Recently I had to do a design for a system that had a requirement to search strings in a big unstructured data source. While doing research, I learned about a neat data structure, that is perfect for the use case. Enter Trie!

Definition

A trie (comes from retrieval) is a tree data structure where each edge represents a letter from the alphabet and each vertex contains a concatenation of all edges in the path to the vertex.

Here is a brief sample:

graph TB A(( )) --> B((a)) B((a)) -- b --> C((ab)) C((ab)) -- c --> D((abc)) C((ab)) -- d --> E((abd)) A(( )) --> B1((b)) B1((b)) -- b --> C1((bb)) B1((b)) -- c --> C2((bc))

Usages

The trie is perfect for storing search index because the time it takes to traverse the tree depends on the length of the search query and not on how big the dataset it. Generally, you would index the data and then store the tree in memory in order to minimise the search latency.

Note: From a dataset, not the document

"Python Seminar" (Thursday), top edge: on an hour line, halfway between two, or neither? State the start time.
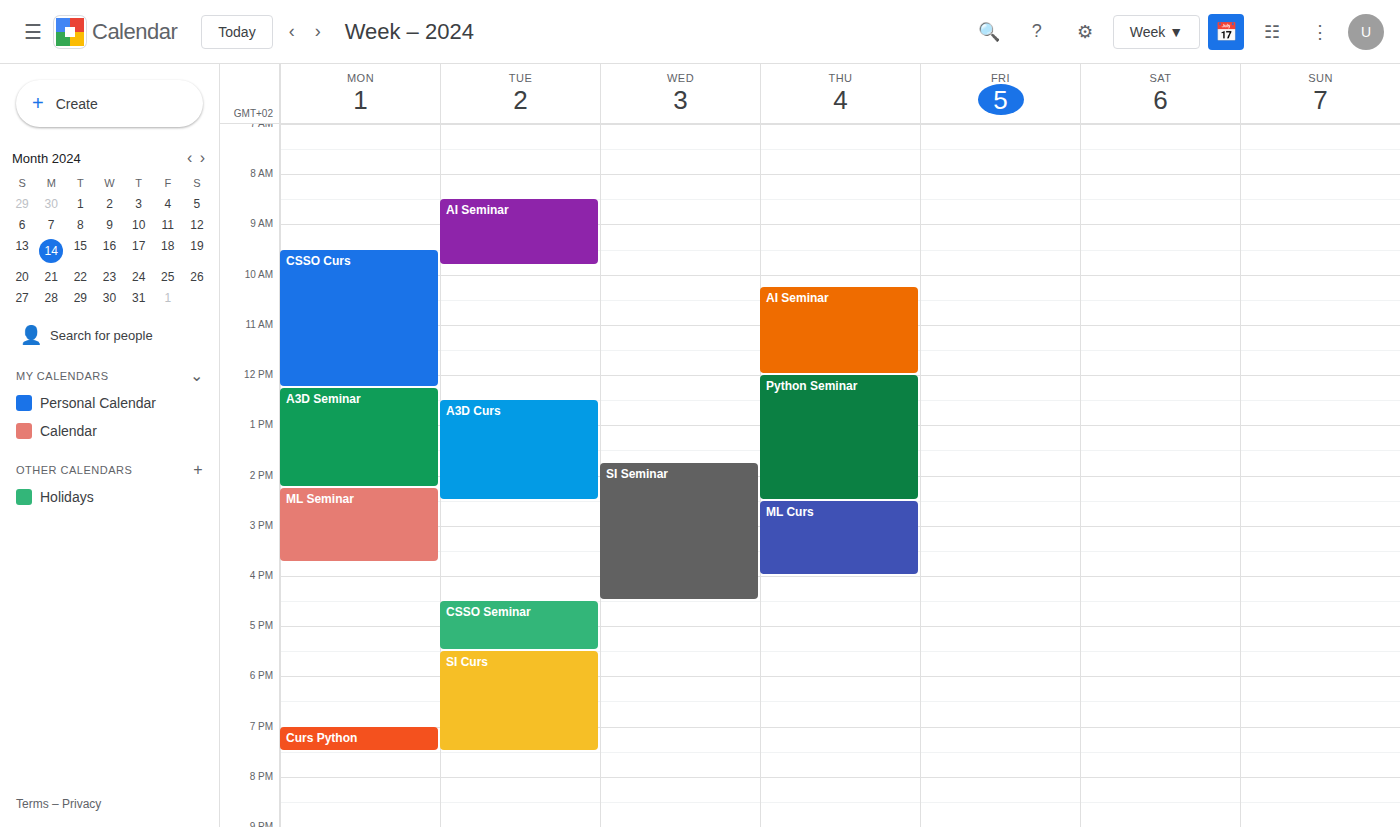
12:00 PM -- exactly on the 12 PM line.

It is also useful to store IP addresses for prefix matching or in general any information which you need to search symbol by symbol

Cons

The main negative about the Trie is that it takes long time to construct because each string (or data) must be inserted one symbol at a time by traversing the tree.

Storage

Tree structures are usually implemented with in-memory databases and key-value stores like Redis, MongoDB and Apache Cassandra.